=== Begin Enclosure ===

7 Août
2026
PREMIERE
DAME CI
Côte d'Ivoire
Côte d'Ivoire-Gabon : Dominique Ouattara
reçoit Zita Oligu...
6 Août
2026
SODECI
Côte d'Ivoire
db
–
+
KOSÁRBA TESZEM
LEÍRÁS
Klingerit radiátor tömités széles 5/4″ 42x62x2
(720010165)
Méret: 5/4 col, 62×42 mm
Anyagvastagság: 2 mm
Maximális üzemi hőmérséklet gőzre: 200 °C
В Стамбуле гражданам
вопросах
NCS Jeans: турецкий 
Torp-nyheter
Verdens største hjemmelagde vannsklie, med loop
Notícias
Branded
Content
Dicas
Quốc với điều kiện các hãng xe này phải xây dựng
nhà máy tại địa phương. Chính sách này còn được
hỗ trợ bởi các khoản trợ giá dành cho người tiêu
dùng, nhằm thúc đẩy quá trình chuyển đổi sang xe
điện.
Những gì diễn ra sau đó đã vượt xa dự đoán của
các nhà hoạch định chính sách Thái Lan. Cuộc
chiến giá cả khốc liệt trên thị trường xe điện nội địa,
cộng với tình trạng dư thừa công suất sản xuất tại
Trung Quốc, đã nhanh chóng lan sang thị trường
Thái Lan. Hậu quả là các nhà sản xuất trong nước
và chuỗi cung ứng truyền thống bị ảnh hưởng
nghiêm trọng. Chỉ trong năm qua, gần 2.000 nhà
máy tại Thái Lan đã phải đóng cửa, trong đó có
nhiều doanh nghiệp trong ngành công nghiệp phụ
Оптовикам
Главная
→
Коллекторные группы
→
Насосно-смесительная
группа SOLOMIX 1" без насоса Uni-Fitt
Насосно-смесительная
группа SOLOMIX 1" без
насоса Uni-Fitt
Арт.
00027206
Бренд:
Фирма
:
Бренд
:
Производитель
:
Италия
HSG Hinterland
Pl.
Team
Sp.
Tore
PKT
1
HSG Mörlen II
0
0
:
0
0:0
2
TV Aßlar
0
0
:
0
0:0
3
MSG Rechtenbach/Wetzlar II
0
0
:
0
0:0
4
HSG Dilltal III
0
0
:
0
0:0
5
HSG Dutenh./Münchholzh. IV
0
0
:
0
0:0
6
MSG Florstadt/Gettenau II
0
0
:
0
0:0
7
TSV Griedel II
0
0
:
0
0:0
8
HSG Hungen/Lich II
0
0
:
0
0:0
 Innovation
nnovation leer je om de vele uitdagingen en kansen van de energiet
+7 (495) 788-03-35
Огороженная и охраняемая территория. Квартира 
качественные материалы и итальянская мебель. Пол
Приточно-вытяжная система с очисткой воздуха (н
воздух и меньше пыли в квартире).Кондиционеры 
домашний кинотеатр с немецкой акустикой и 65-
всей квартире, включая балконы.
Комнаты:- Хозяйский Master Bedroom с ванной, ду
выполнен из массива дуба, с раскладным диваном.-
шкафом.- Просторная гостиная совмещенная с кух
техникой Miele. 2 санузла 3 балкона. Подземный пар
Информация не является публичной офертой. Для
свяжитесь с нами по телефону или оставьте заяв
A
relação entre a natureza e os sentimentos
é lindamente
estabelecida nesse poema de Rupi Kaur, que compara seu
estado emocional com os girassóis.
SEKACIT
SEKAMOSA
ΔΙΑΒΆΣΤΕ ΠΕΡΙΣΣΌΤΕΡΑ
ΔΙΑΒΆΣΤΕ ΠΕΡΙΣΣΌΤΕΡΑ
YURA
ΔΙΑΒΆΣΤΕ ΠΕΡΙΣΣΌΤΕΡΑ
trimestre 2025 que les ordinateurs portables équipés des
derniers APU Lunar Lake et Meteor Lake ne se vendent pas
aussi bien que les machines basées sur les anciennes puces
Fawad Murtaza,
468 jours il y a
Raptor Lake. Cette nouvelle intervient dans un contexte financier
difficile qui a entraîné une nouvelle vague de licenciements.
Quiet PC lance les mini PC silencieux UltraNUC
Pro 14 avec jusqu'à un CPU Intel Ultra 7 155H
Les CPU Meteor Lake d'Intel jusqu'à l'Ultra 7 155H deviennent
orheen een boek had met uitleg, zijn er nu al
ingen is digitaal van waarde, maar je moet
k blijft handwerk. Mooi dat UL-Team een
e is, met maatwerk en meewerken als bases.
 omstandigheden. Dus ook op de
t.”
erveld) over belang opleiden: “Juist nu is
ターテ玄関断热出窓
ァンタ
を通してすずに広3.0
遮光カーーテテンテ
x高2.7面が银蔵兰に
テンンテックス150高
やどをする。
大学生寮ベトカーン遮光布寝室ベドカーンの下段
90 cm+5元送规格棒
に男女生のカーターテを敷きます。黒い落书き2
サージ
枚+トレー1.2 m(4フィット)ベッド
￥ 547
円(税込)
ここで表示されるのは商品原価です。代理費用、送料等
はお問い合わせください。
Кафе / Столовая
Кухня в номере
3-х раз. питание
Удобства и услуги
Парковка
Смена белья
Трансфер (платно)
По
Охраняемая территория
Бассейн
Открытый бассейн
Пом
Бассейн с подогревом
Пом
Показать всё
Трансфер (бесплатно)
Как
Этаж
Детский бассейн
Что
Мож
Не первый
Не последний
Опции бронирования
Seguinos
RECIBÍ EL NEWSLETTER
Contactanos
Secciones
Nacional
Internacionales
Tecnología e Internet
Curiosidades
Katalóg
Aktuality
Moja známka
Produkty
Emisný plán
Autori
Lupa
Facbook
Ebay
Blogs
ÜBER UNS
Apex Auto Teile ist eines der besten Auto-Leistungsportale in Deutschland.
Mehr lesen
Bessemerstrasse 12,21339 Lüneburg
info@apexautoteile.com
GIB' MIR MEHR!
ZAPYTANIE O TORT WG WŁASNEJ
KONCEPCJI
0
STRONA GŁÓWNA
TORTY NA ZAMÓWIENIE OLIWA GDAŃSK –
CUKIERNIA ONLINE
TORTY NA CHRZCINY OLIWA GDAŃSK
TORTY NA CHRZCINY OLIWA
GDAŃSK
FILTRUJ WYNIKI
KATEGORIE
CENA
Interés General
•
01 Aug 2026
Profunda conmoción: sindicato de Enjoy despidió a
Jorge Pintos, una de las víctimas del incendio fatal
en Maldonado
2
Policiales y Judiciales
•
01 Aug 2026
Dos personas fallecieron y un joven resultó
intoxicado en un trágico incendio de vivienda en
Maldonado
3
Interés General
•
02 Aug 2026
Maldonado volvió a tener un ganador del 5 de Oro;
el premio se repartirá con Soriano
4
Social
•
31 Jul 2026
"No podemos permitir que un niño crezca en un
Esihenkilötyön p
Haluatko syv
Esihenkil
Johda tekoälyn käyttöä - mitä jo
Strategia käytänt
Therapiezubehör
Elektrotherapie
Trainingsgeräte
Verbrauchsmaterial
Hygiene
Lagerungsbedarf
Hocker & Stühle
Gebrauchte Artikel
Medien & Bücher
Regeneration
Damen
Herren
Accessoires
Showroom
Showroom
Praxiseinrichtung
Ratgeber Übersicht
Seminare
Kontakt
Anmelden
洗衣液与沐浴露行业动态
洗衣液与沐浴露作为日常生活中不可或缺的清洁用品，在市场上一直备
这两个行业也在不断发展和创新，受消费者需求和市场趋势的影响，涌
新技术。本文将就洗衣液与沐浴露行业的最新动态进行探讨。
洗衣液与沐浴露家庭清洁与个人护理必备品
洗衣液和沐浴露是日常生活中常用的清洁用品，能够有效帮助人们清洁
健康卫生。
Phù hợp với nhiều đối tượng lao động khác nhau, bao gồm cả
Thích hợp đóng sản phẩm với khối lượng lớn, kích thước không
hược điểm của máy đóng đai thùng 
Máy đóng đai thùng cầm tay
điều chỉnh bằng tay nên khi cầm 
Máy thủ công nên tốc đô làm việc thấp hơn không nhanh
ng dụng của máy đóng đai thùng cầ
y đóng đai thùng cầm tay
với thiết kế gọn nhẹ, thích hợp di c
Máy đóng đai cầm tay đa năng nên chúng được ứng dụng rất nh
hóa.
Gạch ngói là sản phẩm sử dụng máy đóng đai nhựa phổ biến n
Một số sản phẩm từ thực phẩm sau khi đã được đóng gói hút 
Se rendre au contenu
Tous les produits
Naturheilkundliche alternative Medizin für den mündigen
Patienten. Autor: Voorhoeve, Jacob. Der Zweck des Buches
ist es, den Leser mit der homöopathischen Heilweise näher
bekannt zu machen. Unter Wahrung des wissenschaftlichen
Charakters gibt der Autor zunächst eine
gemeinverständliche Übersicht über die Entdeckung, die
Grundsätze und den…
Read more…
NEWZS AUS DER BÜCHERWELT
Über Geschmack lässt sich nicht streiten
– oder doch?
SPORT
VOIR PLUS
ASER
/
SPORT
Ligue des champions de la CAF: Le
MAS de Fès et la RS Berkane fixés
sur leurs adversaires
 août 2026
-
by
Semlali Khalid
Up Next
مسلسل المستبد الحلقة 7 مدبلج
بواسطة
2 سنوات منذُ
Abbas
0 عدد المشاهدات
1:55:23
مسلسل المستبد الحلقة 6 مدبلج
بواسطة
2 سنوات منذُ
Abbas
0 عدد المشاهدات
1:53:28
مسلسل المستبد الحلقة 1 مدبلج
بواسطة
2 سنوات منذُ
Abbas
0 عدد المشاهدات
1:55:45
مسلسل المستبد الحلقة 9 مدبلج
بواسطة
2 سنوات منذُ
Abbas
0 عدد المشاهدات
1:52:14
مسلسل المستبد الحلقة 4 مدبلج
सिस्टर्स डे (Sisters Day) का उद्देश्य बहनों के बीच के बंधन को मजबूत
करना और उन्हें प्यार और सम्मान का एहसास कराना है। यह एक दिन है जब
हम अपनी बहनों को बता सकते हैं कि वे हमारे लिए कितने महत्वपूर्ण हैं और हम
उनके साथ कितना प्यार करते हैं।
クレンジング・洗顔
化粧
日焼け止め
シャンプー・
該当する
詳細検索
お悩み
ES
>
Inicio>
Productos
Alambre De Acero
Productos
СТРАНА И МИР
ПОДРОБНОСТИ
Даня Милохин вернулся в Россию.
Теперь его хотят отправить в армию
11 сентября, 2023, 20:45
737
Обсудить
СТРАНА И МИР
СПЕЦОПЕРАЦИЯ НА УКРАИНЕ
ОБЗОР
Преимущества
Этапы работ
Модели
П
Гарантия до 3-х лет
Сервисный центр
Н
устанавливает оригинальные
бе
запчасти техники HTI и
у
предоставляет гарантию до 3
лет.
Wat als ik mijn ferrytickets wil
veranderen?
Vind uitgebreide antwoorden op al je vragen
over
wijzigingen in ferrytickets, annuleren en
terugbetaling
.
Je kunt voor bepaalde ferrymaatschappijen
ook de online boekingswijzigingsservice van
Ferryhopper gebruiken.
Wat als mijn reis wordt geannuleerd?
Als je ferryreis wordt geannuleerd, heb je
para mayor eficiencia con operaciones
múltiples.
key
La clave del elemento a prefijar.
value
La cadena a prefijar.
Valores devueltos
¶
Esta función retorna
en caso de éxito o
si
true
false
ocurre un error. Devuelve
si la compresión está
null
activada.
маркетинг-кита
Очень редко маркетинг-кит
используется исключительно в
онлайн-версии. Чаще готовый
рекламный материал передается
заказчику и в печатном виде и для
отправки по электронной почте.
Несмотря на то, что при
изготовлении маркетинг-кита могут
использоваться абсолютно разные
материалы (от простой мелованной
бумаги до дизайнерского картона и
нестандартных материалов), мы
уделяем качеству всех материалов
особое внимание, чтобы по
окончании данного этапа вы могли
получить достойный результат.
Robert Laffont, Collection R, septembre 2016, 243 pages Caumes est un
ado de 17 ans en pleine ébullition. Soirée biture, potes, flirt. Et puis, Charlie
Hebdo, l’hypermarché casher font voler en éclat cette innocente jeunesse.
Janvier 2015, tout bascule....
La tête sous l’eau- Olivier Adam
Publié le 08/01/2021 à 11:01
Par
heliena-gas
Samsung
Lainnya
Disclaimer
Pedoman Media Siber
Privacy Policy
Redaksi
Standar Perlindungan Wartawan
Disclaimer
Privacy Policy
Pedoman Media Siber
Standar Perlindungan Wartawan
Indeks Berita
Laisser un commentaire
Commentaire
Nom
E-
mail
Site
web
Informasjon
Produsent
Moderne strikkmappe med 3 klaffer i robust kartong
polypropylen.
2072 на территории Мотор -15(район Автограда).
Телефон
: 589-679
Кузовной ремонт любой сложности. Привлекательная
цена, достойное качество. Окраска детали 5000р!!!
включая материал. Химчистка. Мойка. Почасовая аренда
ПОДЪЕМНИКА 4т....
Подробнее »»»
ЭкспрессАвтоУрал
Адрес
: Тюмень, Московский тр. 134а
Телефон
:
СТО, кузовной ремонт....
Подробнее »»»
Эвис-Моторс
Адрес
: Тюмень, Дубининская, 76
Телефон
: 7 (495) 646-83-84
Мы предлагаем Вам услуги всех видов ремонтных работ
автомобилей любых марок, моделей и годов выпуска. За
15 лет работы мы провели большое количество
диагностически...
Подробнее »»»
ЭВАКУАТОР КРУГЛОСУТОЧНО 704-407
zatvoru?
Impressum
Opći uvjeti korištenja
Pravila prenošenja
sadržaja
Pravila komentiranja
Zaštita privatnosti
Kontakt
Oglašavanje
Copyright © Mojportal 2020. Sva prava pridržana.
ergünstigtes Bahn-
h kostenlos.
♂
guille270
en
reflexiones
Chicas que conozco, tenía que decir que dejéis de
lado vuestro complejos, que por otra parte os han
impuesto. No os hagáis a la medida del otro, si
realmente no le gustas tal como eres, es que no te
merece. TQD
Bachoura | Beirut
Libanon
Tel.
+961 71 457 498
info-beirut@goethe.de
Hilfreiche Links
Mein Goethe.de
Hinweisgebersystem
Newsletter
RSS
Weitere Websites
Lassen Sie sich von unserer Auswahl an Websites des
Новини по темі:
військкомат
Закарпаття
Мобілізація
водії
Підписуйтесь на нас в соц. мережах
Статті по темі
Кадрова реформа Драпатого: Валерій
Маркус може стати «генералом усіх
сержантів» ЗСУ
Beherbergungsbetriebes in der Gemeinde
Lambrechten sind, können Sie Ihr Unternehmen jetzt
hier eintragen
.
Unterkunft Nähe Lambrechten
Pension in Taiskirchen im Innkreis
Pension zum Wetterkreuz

=== End Enclosure ===

Retype exactly, and only, the lines above from the one where "Tecnología e Internet" occurs up to and including the one where "Elektrotherapie" occurs.

Tecnología e Internet
Curiosidades
Katalóg
Aktuality
Moja známka
Produkty
Emisný plán
Autori
Lupa
Facbook
Ebay
Blogs
ÜBER UNS
Apex Auto Teile ist eines der besten Auto-Leistungsportale in Deutschland.
Mehr lesen
Bessemerstrasse 12,21339 Lüneburg
info@apexautoteile.com
GIB' MIR MEHR!
ZAPYTANIE O TORT WG WŁASNEJ
KONCEPCJI
0
STRONA GŁÓWNA
TORTY NA ZAMÓWIENIE OLIWA GDAŃSK –
CUKIERNIA ONLINE
TORTY NA CHRZCINY OLIWA GDAŃSK
TORTY NA CHRZCINY OLIWA
GDAŃSK
FILTRUJ WYNIKI
KATEGORIE
CENA
Interés General
•
01 Aug 2026
Profunda conmoción: sindicato de Enjoy despidió a
Jorge Pintos, una de las víctimas del incendio fatal
en Maldonado
2
Policiales y Judiciales
•
01 Aug 2026
Dos personas fallecieron y un joven resultó
intoxicado en un trágico incendio de vivienda en
Maldonado
3
Interés General
•
02 Aug 2026
Maldonado volvió a tener un ganador del 5 de Oro;
el premio se repartirá con Soriano
4
Social
•
31 Jul 2026
"No podemos permitir que un niño crezca en un
Esihenkilötyön p
Haluatko syv
Esihenkil
Johda tekoälyn käyttöä - mitä jo
Strategia käytänt
Therapiezubehör
Elektrotherapie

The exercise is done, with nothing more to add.